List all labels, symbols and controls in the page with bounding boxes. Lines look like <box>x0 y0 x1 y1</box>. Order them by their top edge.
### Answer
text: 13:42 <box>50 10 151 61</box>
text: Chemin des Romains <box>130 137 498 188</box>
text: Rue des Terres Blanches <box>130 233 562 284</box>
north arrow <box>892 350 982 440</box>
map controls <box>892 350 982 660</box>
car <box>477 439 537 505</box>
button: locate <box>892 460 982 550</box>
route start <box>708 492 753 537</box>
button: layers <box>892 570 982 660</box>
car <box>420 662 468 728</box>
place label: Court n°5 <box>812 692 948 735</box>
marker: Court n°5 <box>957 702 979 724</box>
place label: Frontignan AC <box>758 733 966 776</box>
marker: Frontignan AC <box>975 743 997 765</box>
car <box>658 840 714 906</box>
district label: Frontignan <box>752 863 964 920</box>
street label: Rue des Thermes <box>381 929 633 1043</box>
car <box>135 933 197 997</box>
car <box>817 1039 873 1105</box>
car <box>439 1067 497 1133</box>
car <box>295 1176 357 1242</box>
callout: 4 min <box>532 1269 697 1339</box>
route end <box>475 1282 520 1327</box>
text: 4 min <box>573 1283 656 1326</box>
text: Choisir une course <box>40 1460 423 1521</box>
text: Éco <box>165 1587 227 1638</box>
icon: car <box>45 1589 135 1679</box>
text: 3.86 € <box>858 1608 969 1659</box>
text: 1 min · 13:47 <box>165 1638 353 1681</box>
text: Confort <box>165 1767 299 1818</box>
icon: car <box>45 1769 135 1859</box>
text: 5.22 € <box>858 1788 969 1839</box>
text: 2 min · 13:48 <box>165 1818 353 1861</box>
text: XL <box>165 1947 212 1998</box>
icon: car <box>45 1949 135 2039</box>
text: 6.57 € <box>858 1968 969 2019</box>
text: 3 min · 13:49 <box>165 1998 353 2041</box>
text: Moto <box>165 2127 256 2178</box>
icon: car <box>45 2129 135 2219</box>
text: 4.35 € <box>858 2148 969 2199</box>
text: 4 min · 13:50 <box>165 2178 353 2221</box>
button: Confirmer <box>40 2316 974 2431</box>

## What to do
Where does the word "Frontignan" appear in the records above? Return every line that holds it.

## Result of this exercise
place label: Frontignan AC <box>758 733 966 776</box>
marker: Frontignan AC <box>975 743 997 765</box>
district label: Frontignan <box>752 863 964 920</box>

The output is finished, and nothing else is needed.